BUENOS AIRES, Oct. 26 (Xinhua) -- No matter who wins the presidential election slated for Nov. 8, the next U.S government will not improve relations with Latin America, an Argentine scholar on international relations has warned.
In an interview with Xinhua, Leandro Morgenfeld, professor of the University of Buenos Aires, said that neither Donald Trump or Hillary Clinton would change the strategy of attacking a country that does not obey the orders of Washington. Both will try to encourage regional fragmentation and prevent the emergence of a more multipolar world.

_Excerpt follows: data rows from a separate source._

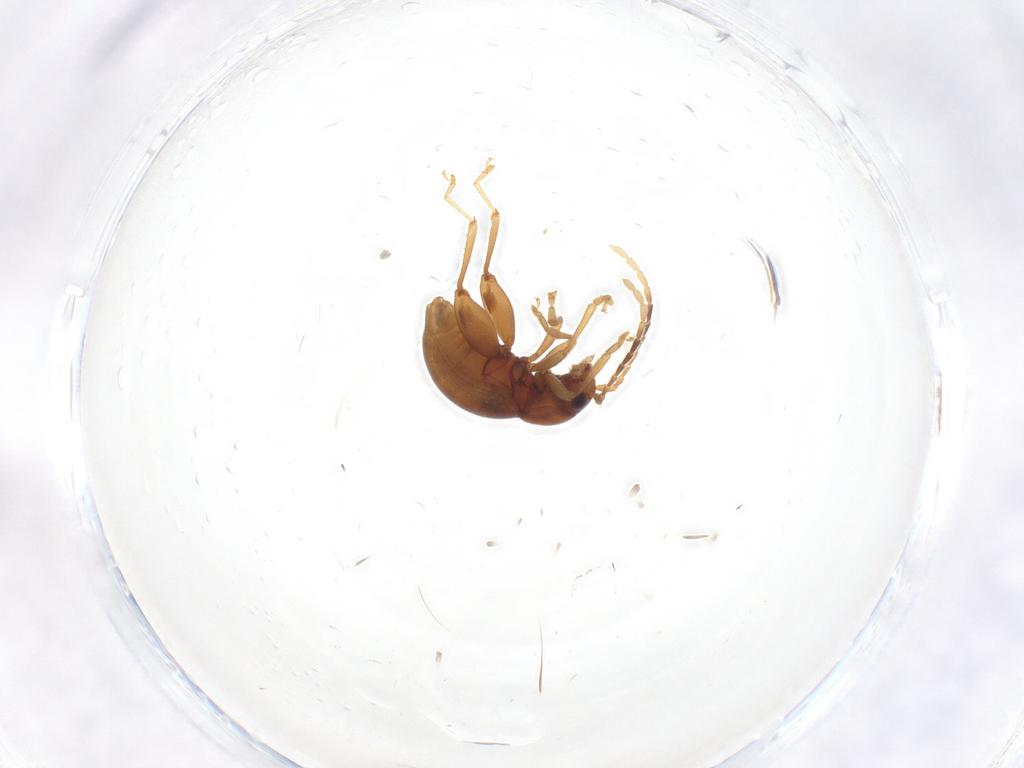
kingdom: Animalia
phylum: Arthropoda
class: Insecta
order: Coleoptera
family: Chrysomelidae
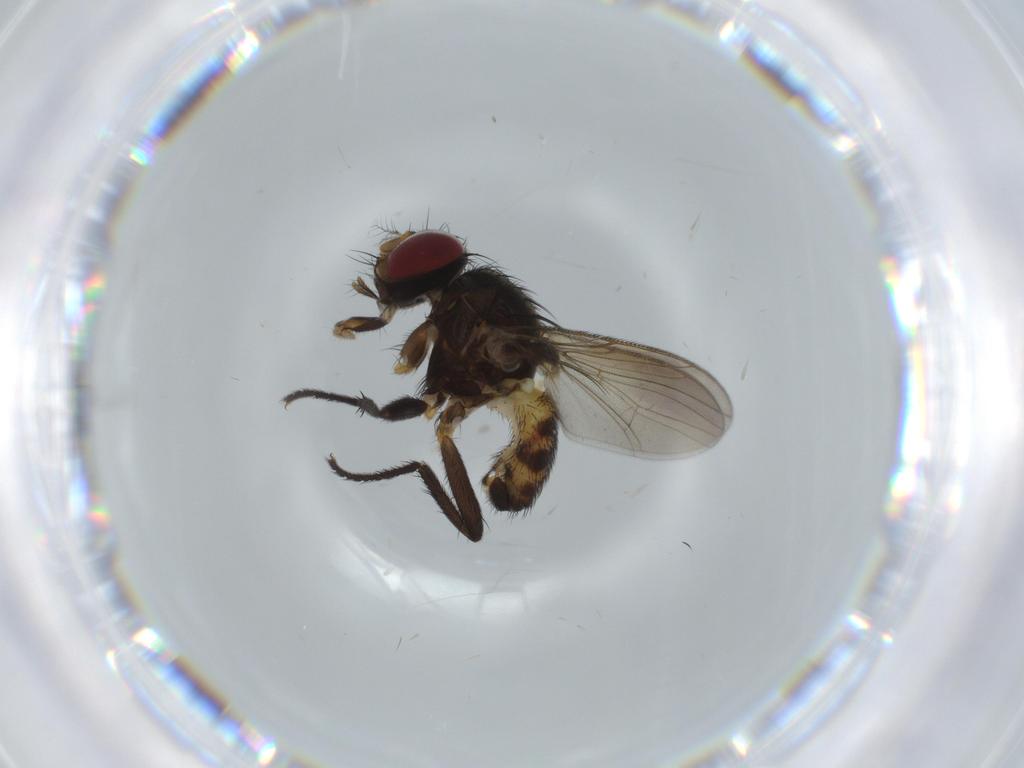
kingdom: Animalia
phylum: Arthropoda
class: Insecta
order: Diptera
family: Anthomyiidae
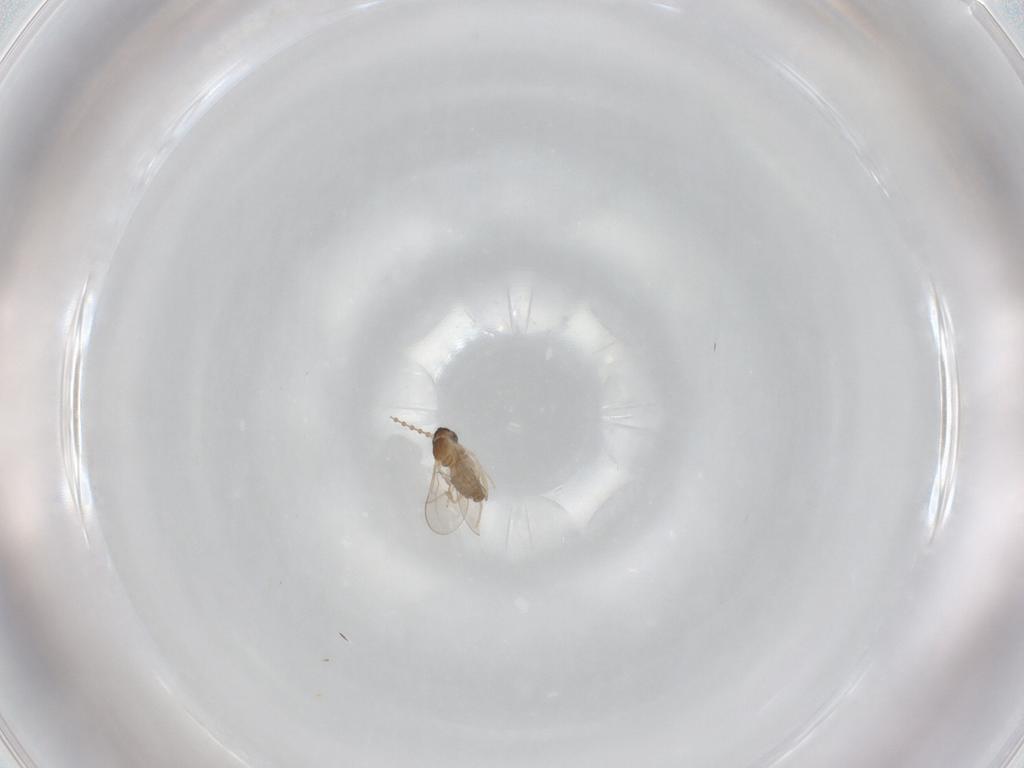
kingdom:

"Trump has provoked a large wave of rejection during his xenophobic and anti-Latino rhetoric. Clinton would bring more continuity with Obama despite a more aggressive approach toward governments that do not submit to the orders of Washington."
According to Morgenfeld, Clinton said during her campaign that she opposed the Trans-Pacific Partnership (TPP), but she actually pushed for the negotiations when she was the secretary of state.
"She will seek the ratification of TPP by Congress, if Obama does not do so before leaving, which will cause resistance from the region," he said.
The scholar labelled the U.S. attitude toward Latin America as "a paternalistic vision."
Morgenfeld said he expects countries such as Venezuela, Bolivia, Ecuador and Nicaragua to maintain their distant relationships with Washington.
"Trump and Clinton would have a more aggressive approach to Bolivarian countries than Obama. They will try to use the economic crisis in the region to flip the government of President Nicolas Maduro and isolate anyone seeking not to be subordinate to the U.S.," he warned.
Regional fragmentation "weakens the position of each country and deepens dependency. I have no hope that Clinton or Trump government will improve relations with Latin America," he said.